Harriet Harman will meet her Labour critics head-on this morning after Tony Blair, the Labour leader, yesterday ordered his party to "close ranks" and end deep divisions over her decision to send her 11-year-old son to a grammar school.

Ms Harman yesterday took the unexpected decision to attend the regular meeting of the Parliamentary Labour Party for what promises to be a showdown with angry Labour MPs. It will be the first formal opportunity backbenchers have had to voice their fury.

As the Labour leadership fought to contain the political fall-out, Mr Blair let it be known to colleagues that the "clamour" and "squalid hounding" of Ms Harman by the Tories must be faced down.

Dismay in the senior ranks of the party over Ms Harman's decision appeared last night to be underlined by a curt statement from John Prescott, deputy leader of the Labour Party.

Mr Prescott, whose aides strongly denied he had a row with the Labour leader over the issue, declared: "Tony Blair as leader of the Labour Party has made clear what the position is and I have nothing to add."
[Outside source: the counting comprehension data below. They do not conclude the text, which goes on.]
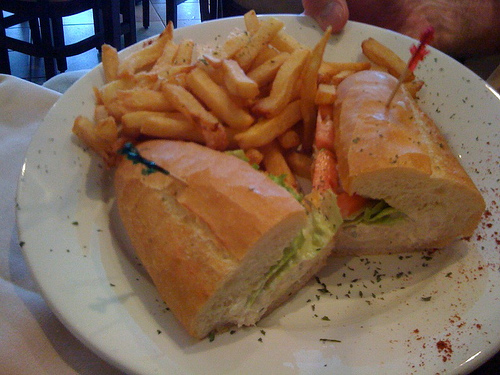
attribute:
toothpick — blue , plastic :
[123, 142, 193, 188]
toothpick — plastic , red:
[384, 22, 444, 120]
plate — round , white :
[27, 19, 490, 369]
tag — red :
[404, 22, 428, 70]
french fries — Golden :
[95, 9, 375, 153]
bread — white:
[112, 145, 299, 375]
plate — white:
[107, 292, 487, 375]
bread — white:
[155, 225, 253, 325]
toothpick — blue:
[122, 162, 172, 180]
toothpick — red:
[392, 99, 418, 146]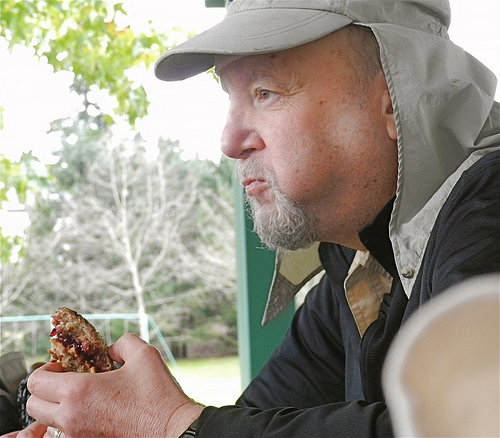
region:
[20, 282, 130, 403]
Sandwich in the man's hand.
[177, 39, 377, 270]
The man is eating.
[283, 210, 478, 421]
The jacket is black.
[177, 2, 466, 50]
Man is wearing a hat.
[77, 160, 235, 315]
Tree with no leaves in the background.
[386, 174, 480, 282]
The undershirt is grey.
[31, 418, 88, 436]
Man is wearing a ring.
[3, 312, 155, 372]
Fence in the background.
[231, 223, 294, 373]
The pillar is green.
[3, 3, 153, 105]
Leaves in the background.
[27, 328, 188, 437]
the hand of a man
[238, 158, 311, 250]
the grey beard of a man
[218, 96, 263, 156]
the nose of a man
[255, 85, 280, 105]
the eye of a man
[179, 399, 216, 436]
the watch of a man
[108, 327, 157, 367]
the thumb of a man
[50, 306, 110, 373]
a peanut butter and jelly sandwich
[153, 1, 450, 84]
a tan hat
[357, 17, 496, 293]
the tan flap of a hat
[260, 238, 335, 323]
the tan flap of a hat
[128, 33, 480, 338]
this is a man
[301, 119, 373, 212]
the man is light skinned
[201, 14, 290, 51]
this is a cap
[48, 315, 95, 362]
this is a snack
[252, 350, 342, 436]
this is a jacket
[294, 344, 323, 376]
the jacket is black in color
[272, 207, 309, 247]
these are the beads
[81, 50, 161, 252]
this is a tree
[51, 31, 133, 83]
these are the leaves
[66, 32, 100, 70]
the leaves are green in color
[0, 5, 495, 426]
old man eating a samich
Earlier he had sat glowering beside Mr Blair when the party leader came under fire from John Major in Commons exchanges that delighted Tory backbenchers. In one taunt, the Prime Minister invoked the Labour leader's famous slogan about crime, and declared: "You should not be so sensitive about your difficulties. I just want to be tough on hypocrisy and tough on the causes of hypocrisy."
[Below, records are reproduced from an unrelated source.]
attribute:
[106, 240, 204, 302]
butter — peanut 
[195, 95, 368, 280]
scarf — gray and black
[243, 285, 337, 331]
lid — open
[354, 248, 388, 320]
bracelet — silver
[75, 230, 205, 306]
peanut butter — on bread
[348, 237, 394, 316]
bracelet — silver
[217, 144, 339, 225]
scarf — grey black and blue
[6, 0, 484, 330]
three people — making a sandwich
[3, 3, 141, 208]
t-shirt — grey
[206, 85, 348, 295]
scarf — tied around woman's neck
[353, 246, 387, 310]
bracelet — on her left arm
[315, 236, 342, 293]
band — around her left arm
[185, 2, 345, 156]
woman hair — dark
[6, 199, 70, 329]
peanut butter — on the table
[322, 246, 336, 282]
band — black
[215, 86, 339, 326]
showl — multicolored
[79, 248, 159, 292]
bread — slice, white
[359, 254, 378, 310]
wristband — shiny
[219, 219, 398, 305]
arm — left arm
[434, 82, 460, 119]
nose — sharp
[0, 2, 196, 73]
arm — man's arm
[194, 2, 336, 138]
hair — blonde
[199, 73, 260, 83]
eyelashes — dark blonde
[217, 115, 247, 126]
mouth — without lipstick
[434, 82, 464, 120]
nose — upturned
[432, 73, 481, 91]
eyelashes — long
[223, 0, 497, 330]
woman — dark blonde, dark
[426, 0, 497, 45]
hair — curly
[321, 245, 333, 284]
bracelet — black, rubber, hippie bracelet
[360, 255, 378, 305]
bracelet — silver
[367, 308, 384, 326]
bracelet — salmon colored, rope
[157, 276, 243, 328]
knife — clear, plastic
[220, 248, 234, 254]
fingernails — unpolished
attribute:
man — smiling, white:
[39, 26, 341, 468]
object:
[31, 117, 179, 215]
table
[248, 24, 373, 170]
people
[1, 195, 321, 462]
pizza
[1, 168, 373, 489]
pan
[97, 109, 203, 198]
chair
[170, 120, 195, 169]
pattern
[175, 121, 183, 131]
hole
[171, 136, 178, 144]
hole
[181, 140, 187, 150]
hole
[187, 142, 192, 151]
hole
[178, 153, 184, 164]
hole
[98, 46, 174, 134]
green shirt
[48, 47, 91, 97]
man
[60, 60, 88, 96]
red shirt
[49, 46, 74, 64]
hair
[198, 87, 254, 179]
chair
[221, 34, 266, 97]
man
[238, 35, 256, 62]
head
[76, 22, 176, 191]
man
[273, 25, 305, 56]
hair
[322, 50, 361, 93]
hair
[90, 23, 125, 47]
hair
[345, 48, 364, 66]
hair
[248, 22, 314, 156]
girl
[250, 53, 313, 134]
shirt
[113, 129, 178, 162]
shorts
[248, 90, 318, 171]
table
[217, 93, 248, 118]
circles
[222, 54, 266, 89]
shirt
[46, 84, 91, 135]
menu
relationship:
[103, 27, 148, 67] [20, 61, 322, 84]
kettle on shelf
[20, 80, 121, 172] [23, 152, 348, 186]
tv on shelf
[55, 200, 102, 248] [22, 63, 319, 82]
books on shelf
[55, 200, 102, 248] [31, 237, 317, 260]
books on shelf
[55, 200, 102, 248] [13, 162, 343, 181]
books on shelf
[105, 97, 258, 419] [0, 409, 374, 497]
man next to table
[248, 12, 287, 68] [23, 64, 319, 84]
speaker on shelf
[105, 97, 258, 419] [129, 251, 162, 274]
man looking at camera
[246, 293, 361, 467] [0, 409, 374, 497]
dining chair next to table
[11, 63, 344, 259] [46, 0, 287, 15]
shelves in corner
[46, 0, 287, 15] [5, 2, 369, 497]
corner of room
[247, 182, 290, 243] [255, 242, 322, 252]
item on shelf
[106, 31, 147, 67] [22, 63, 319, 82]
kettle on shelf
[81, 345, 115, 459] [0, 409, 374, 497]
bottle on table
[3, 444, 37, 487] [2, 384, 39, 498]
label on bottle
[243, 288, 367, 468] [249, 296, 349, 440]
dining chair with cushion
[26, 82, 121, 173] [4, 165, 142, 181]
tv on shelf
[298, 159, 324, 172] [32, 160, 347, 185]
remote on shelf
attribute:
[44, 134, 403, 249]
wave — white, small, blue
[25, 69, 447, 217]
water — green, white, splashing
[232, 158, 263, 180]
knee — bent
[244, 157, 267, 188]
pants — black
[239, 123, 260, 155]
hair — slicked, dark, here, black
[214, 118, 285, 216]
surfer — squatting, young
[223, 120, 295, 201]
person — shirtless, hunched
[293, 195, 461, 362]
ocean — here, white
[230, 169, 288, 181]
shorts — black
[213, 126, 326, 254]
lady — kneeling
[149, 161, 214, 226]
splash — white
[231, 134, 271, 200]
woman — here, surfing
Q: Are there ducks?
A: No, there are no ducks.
Implicitly acknowledging criticism over his backing for Ms Harman, Mr Blair thanked Mr Major for his "kind words of concern over pressure. The difference between me and you is that I won't buckle under it."

Mr Blair, facing the stiffest test of his authority since he became leader in 1994, has made it clear the party must show its "mettle under fire".
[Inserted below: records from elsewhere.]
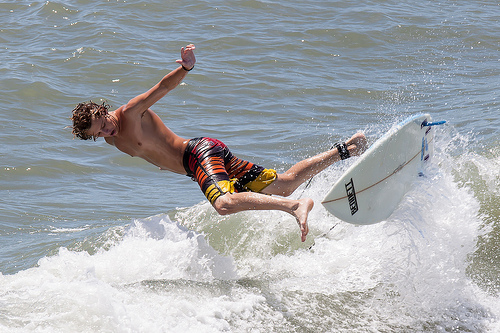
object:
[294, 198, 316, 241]
feet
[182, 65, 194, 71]
watch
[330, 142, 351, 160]
ankle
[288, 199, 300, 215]
ankle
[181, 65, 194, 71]
band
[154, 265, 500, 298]
wave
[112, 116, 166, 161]
chest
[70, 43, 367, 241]
dude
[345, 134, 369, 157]
foot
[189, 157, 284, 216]
leg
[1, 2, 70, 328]
water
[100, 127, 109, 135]
nose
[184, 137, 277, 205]
multicolored trunks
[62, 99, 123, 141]
head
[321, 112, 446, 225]
surfboard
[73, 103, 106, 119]
hair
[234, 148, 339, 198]
leg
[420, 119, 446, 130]
fin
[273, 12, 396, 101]
ocean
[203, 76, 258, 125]
water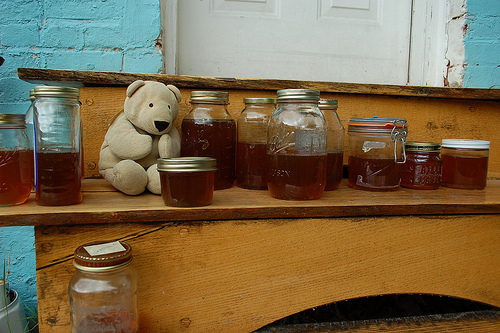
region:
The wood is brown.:
[207, 232, 395, 277]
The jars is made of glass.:
[61, 235, 159, 332]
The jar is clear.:
[53, 236, 156, 328]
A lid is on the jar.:
[56, 231, 139, 275]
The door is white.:
[158, 2, 445, 99]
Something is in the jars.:
[186, 88, 433, 193]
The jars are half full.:
[184, 83, 469, 203]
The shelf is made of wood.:
[201, 221, 443, 272]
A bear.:
[71, 71, 185, 204]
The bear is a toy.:
[83, 59, 225, 229]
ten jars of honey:
[0, 87, 497, 202]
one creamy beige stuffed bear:
[94, 79, 189, 194]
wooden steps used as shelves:
[1, 55, 499, 332]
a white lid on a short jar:
[442, 127, 491, 155]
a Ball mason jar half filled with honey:
[265, 80, 328, 201]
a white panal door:
[156, 0, 459, 84]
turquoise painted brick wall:
[7, 2, 156, 72]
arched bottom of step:
[219, 285, 499, 332]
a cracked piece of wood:
[34, 217, 189, 279]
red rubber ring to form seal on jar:
[348, 112, 408, 137]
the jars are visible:
[257, 52, 493, 293]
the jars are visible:
[190, 49, 390, 259]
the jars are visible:
[222, 126, 364, 303]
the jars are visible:
[187, 83, 321, 221]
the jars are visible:
[172, 110, 277, 203]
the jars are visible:
[186, 32, 301, 142]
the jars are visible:
[246, 84, 371, 239]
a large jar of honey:
[28, 82, 85, 205]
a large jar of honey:
[154, 149, 216, 210]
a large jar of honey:
[0, 110, 30, 202]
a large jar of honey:
[176, 87, 236, 187]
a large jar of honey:
[233, 89, 273, 189]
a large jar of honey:
[266, 89, 324, 199]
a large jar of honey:
[317, 99, 344, 191]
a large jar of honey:
[348, 111, 403, 188]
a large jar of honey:
[400, 139, 442, 190]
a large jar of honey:
[439, 139, 489, 191]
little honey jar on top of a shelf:
[158, 153, 225, 204]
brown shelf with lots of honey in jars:
[0, 96, 499, 236]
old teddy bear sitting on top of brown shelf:
[97, 78, 231, 205]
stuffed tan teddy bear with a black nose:
[101, 75, 186, 190]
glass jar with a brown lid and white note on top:
[65, 229, 147, 325]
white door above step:
[180, 4, 395, 76]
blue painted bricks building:
[2, 0, 159, 80]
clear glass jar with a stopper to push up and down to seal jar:
[346, 104, 411, 192]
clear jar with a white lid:
[443, 136, 493, 190]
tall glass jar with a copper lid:
[31, 78, 81, 205]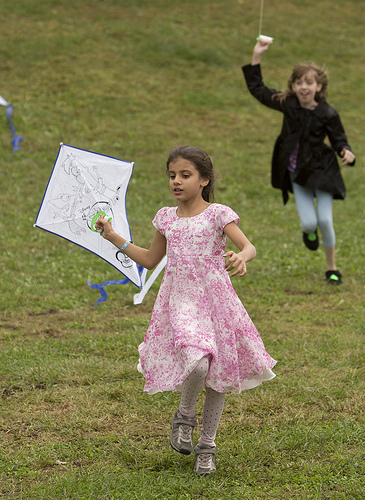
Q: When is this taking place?
A: Daylight.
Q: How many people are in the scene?
A: Two.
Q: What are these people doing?
A: Flying kites.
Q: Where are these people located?
A: Field.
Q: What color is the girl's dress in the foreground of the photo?
A: Pink and white.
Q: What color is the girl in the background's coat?
A: Black.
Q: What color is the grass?
A: Green.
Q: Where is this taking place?
A: In the park.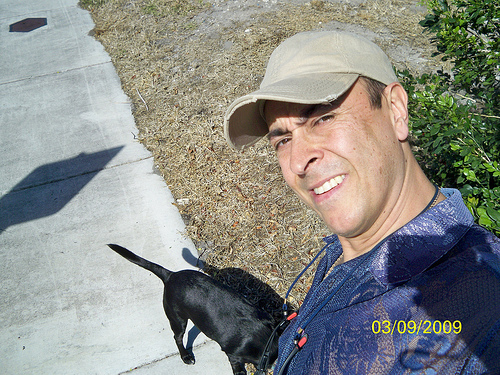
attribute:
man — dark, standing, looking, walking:
[245, 46, 460, 271]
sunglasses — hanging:
[275, 300, 314, 356]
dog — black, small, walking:
[141, 275, 270, 353]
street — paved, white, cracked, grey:
[34, 101, 117, 199]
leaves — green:
[436, 42, 485, 120]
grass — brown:
[144, 18, 206, 59]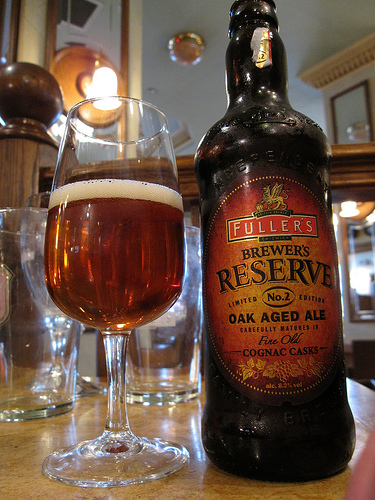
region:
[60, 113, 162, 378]
wine glass of beer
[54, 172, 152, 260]
beer in a wine glass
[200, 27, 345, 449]
bottle of Fuller's ale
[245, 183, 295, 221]
Griffon on beer label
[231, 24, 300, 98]
sticker on beer bottle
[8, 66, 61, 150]
wooden knob on rail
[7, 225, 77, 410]
empty Pilsner glass on table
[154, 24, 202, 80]
light fixture on ceiling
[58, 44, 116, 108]
glowing fixture on wall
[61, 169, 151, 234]
white head on beer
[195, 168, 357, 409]
label on side of glass bottle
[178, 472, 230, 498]
brown cover of table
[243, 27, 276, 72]
half peeled label on bottle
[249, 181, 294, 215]
design on side of glass bottle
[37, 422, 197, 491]
glass base of drinking glass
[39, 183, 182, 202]
foam on top of beer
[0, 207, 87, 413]
clear glass drinking glass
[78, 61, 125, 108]
light on wall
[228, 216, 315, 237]
company name on beer bottle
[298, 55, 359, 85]
design on moulding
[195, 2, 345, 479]
brown bottle of beer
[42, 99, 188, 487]
clear glass with beer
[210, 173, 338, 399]
lable on beer bottle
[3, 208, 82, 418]
empty clear drinking glass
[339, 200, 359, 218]
light hanging on ceiling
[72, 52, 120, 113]
light hanging on plaque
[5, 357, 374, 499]
brown wood dinner table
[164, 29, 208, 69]
light hanging on ceiling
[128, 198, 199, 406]
empty glass on table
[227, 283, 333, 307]
BOTTLE IS LIMITED NO. 2 EDITION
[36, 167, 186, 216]
FOAM HEAD ON GLASS OF ALE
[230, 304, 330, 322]
BEVERAGE IS OAK AGED ALE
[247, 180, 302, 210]
FLYING LION ON TOP OF LABEL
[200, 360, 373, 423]
BREWED IN A FAMILY BREWERY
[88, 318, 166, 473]
BEER GLASS HAS A STEM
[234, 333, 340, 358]
MATURED IN A FINE OLD COGNAC CASKS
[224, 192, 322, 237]
FULLER'S IS THE NAME OF THE BREWERY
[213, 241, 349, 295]
IT IS A BREWER'S RESERVE ALE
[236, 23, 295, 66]
TOP LABEL HAS BEEN TORN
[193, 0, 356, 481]
a bottle of beer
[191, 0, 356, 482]
Fuller's brand of Brewer's Reserve beer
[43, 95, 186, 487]
beer in a glass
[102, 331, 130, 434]
the stem of a glass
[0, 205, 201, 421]
two empty glasses behind the glass of beer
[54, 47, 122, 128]
light fixture on the wall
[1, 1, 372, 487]
three glasses and a beer bottle on the table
With new public calls for her resignation from at least two more Labour MPs, many Labour MPs, including some in the shadow cabinet, appeared to believe she should have resigned before announcing her decision on her son's school.

Ms Harman's appearance at the PLP meeting this morning will astonish many of her critics. Roy Hattersley, the former deputy Labour leader who criticised Mr Blair's decision to send his son to the London Oratory, an opted-out school, is likely to speak at the meeting.

Several Labour MPs said it was "very unlikely" Ms Harman would be re- elected to the shadow cabinet in November.